I left off as I arrived in Varanasi. I wish I had the words to describe this place but I'm not entirely sure it's even possible. V'nasi is, in a sense, a microcosm of India. It is to India what India is to the world and, just like India, many love it and many hate it but most develop a complicated and personal love-hate relationship with the place. The hotel where I spent most of my time was about a block removed from the part of the Ganges where a constant parade of dead bodies was carried, day and night, to their open-air funeral pyres. I don't know of anywhere else in the world where the line between life and death has been so blurred; the two so intermingled.

I've also never seen a people so obsessed with the sky. There are often more kites in the sky than the hundreds of birds, themselves being fed along the waterfront and led in enormous arks across the sky by men on rooftops, taunting them with food and scaring them off with enormous sticks and flags. The influence of the elements on people's psyche is also incredibly interesting. In most places, the earth is the dominant natural force in people's lives. So, too, the ocean or, in mountainous towns, so, too, the sky -- but always coupled with the weight of the earth below; the rock, the sand, &c. Not so in Varanasi. The thin, labyrinthine alleys, patrolled by minotaur-like bulls, make up the entire old town; all growth is upward. As I mentioned, the sky is a major influence. As is the river, the focal point of the entire town. It's virtual raison d'etre. In courts people swear to tell the truth, the whole truth and so forth with a hand placed over Ganges water. It's a big deal. And fire. Few places in the world are so dominated by fire. But unlike volcanic lands and other natural-fire type places, the constant fire here is that which I mentioned above -- the constant burning of corpses along the riverside. And so I've developed a theory that this abnormal balance of basic natural influences in people's lives is a large part of the totally unique "feeling" of V'nasi, the feeling that so many people wandering through describe as addictive.

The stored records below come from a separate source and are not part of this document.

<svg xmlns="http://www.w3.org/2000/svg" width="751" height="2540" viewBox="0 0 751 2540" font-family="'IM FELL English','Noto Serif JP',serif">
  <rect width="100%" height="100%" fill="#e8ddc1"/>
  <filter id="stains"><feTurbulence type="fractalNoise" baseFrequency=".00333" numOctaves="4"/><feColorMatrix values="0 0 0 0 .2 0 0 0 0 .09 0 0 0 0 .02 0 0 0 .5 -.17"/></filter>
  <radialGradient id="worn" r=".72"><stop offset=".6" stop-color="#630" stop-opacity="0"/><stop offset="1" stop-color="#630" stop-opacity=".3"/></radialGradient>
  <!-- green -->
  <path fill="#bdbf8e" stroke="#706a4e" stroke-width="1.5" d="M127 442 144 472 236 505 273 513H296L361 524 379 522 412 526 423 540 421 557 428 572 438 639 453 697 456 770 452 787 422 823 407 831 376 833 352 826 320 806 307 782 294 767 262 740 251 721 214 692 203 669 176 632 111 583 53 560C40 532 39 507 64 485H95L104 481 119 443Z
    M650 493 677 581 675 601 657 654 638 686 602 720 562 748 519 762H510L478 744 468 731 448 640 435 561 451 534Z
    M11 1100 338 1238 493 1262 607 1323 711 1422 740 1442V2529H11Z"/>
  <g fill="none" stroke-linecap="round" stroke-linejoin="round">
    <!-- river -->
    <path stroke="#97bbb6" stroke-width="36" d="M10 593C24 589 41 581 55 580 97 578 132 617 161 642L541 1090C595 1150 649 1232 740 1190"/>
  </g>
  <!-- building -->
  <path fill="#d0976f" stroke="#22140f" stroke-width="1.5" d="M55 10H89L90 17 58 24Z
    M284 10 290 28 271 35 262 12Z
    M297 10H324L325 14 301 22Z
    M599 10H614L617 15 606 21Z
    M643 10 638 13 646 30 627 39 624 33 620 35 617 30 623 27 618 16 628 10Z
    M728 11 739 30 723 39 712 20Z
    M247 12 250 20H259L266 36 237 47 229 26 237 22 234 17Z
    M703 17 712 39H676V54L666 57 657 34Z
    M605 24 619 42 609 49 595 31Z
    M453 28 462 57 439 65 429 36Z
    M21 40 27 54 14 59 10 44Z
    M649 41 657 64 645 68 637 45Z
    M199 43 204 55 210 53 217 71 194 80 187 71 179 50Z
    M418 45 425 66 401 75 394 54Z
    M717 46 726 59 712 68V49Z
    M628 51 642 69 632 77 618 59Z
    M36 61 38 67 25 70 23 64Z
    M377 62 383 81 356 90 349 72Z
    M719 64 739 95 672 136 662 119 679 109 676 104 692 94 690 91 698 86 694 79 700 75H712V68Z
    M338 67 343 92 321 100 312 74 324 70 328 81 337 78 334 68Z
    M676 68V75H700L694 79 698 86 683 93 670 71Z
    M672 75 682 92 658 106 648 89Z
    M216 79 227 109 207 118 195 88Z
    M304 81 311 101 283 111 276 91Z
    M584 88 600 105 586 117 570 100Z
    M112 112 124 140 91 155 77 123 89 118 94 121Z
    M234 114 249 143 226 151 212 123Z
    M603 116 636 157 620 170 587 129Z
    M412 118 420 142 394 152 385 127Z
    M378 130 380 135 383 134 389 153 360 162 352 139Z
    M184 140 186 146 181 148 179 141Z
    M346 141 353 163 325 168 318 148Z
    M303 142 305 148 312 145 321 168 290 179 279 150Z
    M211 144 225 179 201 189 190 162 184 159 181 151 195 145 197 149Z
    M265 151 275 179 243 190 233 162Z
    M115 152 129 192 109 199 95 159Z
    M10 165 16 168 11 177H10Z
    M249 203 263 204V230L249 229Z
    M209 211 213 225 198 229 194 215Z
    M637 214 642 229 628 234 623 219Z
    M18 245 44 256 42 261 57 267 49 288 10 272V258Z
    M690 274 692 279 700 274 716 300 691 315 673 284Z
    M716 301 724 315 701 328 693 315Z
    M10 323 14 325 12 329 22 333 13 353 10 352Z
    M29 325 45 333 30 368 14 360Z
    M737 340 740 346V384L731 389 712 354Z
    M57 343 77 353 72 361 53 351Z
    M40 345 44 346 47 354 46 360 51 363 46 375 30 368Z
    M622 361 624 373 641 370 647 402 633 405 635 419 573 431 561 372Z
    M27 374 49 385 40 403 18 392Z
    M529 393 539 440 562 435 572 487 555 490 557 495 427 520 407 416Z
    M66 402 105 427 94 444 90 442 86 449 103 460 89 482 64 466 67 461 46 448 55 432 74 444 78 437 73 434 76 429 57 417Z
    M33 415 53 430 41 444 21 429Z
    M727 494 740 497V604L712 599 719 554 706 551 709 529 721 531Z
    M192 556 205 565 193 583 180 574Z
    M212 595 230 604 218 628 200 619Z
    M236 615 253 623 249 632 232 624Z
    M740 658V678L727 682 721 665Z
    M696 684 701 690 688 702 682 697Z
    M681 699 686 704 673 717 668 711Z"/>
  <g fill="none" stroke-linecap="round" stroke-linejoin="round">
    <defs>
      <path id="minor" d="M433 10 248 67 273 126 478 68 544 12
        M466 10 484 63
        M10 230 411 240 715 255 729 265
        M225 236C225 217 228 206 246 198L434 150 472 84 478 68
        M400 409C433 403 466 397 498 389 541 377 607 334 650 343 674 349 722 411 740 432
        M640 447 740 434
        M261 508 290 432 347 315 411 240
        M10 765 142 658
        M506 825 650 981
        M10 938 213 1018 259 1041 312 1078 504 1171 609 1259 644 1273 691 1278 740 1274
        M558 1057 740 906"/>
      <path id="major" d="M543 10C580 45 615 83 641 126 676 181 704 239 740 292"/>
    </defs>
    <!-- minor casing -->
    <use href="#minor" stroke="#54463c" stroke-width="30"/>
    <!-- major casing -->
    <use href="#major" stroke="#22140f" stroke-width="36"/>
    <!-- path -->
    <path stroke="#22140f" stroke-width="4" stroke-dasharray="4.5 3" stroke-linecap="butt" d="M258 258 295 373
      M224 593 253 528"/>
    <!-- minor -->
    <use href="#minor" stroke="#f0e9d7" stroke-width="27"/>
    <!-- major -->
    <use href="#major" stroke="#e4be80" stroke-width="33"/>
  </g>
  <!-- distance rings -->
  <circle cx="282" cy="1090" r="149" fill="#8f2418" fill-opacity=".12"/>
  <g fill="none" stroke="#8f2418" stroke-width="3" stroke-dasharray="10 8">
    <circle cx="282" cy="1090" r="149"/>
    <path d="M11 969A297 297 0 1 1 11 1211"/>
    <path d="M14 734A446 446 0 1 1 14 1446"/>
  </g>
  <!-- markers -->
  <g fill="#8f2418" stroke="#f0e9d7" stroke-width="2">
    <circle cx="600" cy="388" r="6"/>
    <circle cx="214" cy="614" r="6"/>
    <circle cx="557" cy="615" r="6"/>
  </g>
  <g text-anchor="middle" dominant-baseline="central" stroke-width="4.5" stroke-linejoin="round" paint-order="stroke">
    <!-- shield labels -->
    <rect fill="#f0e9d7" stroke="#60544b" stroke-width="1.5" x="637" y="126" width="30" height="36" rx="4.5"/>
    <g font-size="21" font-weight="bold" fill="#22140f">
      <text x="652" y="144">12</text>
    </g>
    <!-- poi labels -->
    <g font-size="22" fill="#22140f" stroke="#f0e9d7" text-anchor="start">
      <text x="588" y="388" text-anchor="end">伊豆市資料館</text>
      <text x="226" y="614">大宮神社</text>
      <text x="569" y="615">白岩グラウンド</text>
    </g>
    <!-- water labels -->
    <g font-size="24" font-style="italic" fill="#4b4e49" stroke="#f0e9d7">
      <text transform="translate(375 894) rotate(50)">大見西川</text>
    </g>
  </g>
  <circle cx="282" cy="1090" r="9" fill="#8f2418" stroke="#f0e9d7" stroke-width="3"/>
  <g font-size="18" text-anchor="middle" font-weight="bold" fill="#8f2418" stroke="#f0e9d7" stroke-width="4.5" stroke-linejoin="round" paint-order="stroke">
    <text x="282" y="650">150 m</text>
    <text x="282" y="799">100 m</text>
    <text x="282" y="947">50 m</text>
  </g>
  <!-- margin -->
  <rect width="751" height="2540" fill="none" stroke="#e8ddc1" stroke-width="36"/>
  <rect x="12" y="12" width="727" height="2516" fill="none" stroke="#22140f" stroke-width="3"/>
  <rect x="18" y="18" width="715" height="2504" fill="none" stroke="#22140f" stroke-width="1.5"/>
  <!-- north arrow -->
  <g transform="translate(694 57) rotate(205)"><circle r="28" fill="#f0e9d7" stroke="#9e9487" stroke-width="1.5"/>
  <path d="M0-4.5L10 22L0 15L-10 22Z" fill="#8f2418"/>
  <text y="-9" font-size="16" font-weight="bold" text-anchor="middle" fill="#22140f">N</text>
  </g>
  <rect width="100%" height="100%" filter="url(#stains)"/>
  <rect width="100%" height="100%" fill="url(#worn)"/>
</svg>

It's not uncommon for people to arrive with the intention of staying for a week and wind up spending a month or two wandering the alleys and ghats of Varanasi.

I, however, had a set date for my departure from the moment I arrived. Two weeks later I was back on the train, headed to Bodhgaya, the historical place where the Buddha finally achieved enlightenment. Here I had enrolled in a meditation course. I won't say much about it since it's so similar to the ones offered in the US.

--- Intermission ---






A testament to the enduring capability of foot power and another reminder of the abject poverty all around, Kolkata is one of the last places where you still see an abundance of foot-powered rickshaws. There's a guy in front of my hotel who can be found either sitting or sleeping on/under his rickshaw at all hours of the day. Unlike many of his fellow rickshaw "drivers," I've never actually seen this fellow pulling anybody.












A view from the hills: the peak at the top right of this photograph, named Katchenjunga (sp?), is the third-tallest peak in the world. Here, it's a slightly fake looking backdrop to the mountain city of Darjeeling.















Despondent looks from a guy in an aisle of many others, just like him, selling these fuzzy hand puppets who squeal and fire their tongues into the air when you squeeze your hands. The men selling the things in question, staring at each other squealing all day, by noon all look like they want to kill themselves.












A peak from the back of an enormous tent of His Holiness the Dalai Lama in a mid-lecture pose.